> I am trying to select the observations in a data set
> that meet the following criteria:
> Variables: SA, AD, RS, SP (there are other variables
> but these are what is needed
> to do the selection).
> When SA(i) equals SA(j) and AD(i) is not equal
> to AD(j)
Not sure what this means ... normally, you don't select an observation based upon the value of the same variable in another observation. Do you mean select observation (i) when the value of SA equals the value of SA in some other observation (j), along with AD conditions?
If you really want to select an observation based upon a general condition where SA equals the value of SA in some other observation (plus AD conditions), where the other observation could be anywhere in the data set, I think you'd need PROC IML.

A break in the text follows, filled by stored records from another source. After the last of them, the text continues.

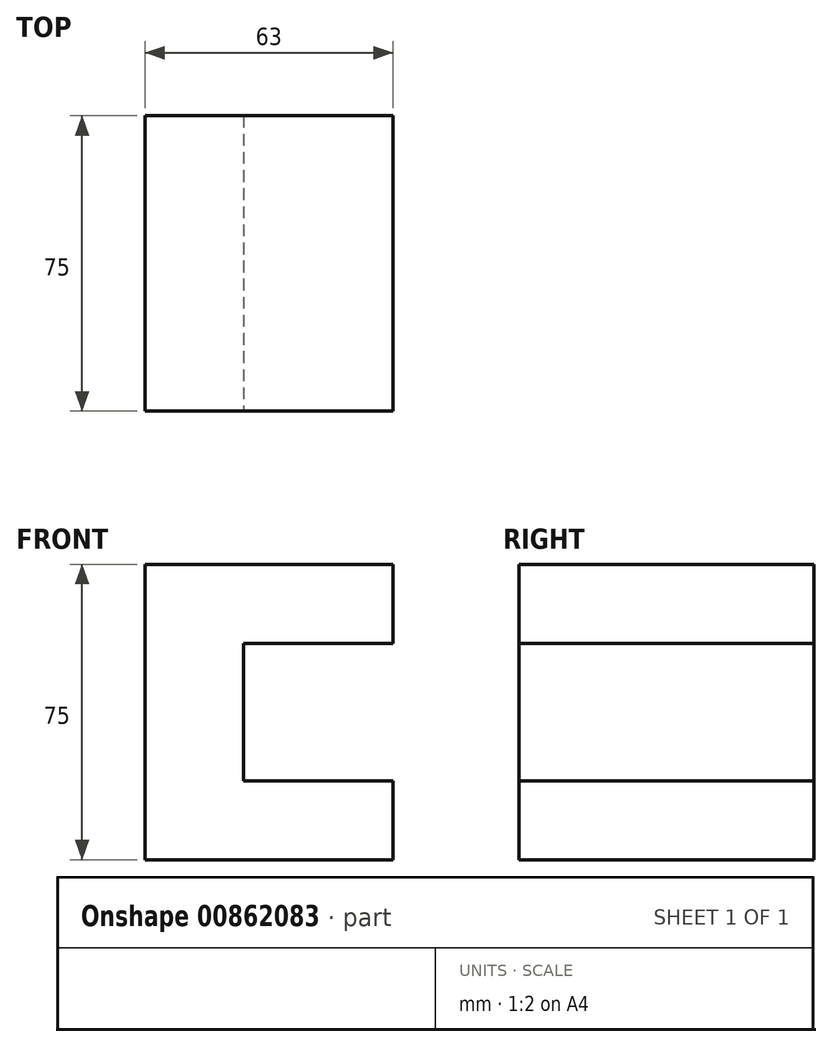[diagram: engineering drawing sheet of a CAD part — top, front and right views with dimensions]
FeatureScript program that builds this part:
annotation { "Feature Type Name" : "Feature", "Feature Type Description" : "" }
export const myFeature = defineFeature(function(context is Context, id is Id, definition is map)
    precondition{}
    {
        {
            var Q0;
            Q0=qCreatedBy(makeId("Top.planeOp"),FACE);
            var sketch = newSketch(context, id + "F0", { "sketchPlane" : qUnion([Q0])});
            skLineSegment(sketch, "E0.bottom", {"start": v(0, 0) * mm, "end": v(63, 0) * mm});
            skLineSegment(sketch, "E0.top", {"start": v(0, 75) * mm, "end": v(63, 75) * mm});
            skLineSegment(sketch, "E0.left", {"start": v(0, 0) * mm, "end": v(0, 75) * mm});
            skLineSegment(sketch, "E0.right", {"start": v(63, 0) * mm, "end": v(63, 75) * mm});
            skSolve(sketch);
        }
        {
            var Q0;
            Q0=makeQuery(id+"F0.imprint","IMPRINT",FACE,{"disambiguationData":[TD([[makeQuery(id+"F0.imprint","IMPRINT",EDGE,{"derivedFrom":sQuery(id+"F0.wireOp",EDGE,"E0.bottom")}),1.0]])]});
            extrude(context, id + "F1", {"entities" : qUnion([Q0]), "depth" : 75 * mm, "offsetDistance" : 25 * mm});
        }
        {
            var Q0;
            Q0=makeQuery(id+"F1.opExtrude","SWEPT_FACE",FACE,{"disambiguationData":[OSD([sQuery(id+"F0.wireOp",EDGE,"E0.right")])]});
            var sketch = newSketch(context, id + "F2", { "sketchPlane" : qUnion([Q0])});
            skLineSegment(sketch, "E1", {"start": v(37.5, 20) * mm, "end": v(0, 20) * mm});
            skLineSegment(sketch, "E2.bottom", {"start": v(0, 20) * mm, "end": v(75, 20) * mm});
            skLineSegment(sketch, "E2.top", {"start": v(0, 55) * mm, "end": v(75, 55) * mm});
            skLineSegment(sketch, "E2.left", {"start": v(0, 20) * mm, "end": v(0, 55) * mm});
            skLineSegment(sketch, "E2.right", {"start": v(75, 20) * mm, "end": v(75, 55) * mm});
            skSolve(sketch);
        }
        {
            var Q0;
            Q0=makeQuery(id+"F2.imprint","IMPRINT",FACE,{"disambiguationData":[TD([[makeQuery(id+"F2.imprint","IMPRINT",EDGE,{"derivedFrom":sQuery(id+"F2.wireOp",EDGE,"E2.top")}),-1.0]])]});
            extrude(context, id + "F3", {"entities" : qUnion([Q0]), "operationType" : NewBodyOperationType.REMOVE, "oppositeDirection" : true, "depth" : 38 * mm, "offsetDistance" : 25 * mm});
        }
    });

Am I understanding you properly?
Message was edited by: Paige
What I mean is that if two observations have the same SA value, then select the one with the higher AD value. If it turns out that their AD values are also the same, then select the one with the higher RS value.
Any observation whose SP value is equal to Yd or Tl or Ng should not be selected.
All observations which have unique SA values will be selected.
(I used i and j to identify any two given observations. I hope the situation is clearer now).
I still don't think I know enough to actually a the program to do this. Are you comparing all observations to each other? Or selected pairs (triples/quads/etc.) only? If so, how are you selecting the pairs?
But as a guess, does this meet your needs? Sort by SA AD RS. Now things are ordered such that choosing the one you want should be easy.
Given the OP input, what needs to be looked-at are FIRST. and LAST. with "BY GROUP PROCESSING", and possibly using the LAG function, or using a RETAIN statement to capture/retain the prior observation variable/value for comparison to the current variable/value. Take the challenge in smaller components, dealing with each comparison task individually, validate your own developed code (based on available DOC and forum input), and build on the process with each additional comparison rqmt.
Sorry Paige, if I was not explanatory enough, here we go:
In the table below, Observation 1 and Observation 5 have the same SA value, but the DA value of Observation 1 is greater than that of Observation 5 so in reading the data, Observation 1 will be selected but Observation 5 will be dropped.
Again Observation 2 and Observation 13 have the same SA values, and incidentally their AD values are also the same, so here we resort to their RS values (which are not the same). The RS value of Observation 13 is higher, so it will be selected and Observation 2 dropped.
Observations with unique SA values will be selected.
Observations 4, 7, 8, 12 will not be selected because they have the values Tl, Ng, Yd and Tl respectively.
Observation SA AD RS SP
1 15 20 19 Bt
2 18 21 22 Ab
3 16 18 16 Ab
4 10 12 15 Tl
5 15 19 17 Bt
6 20 22 24 Ef
7 13 16 17 Ng
8 26 27 29 Yd
9 22 23 26 Ef
10 24 26 28 Dd
11 23 25 27 Bt
12 27 29 30 Tl
13 18 21 23 Ef
14 21 22 25 Ab
15 12 14 16 Dd
Paige is right. And if - for some reason you didn't specify - the original observation order needs to be preserved then add some kind of observation number up front, then proceed as Paige suggested and finally sort the remaining observations back.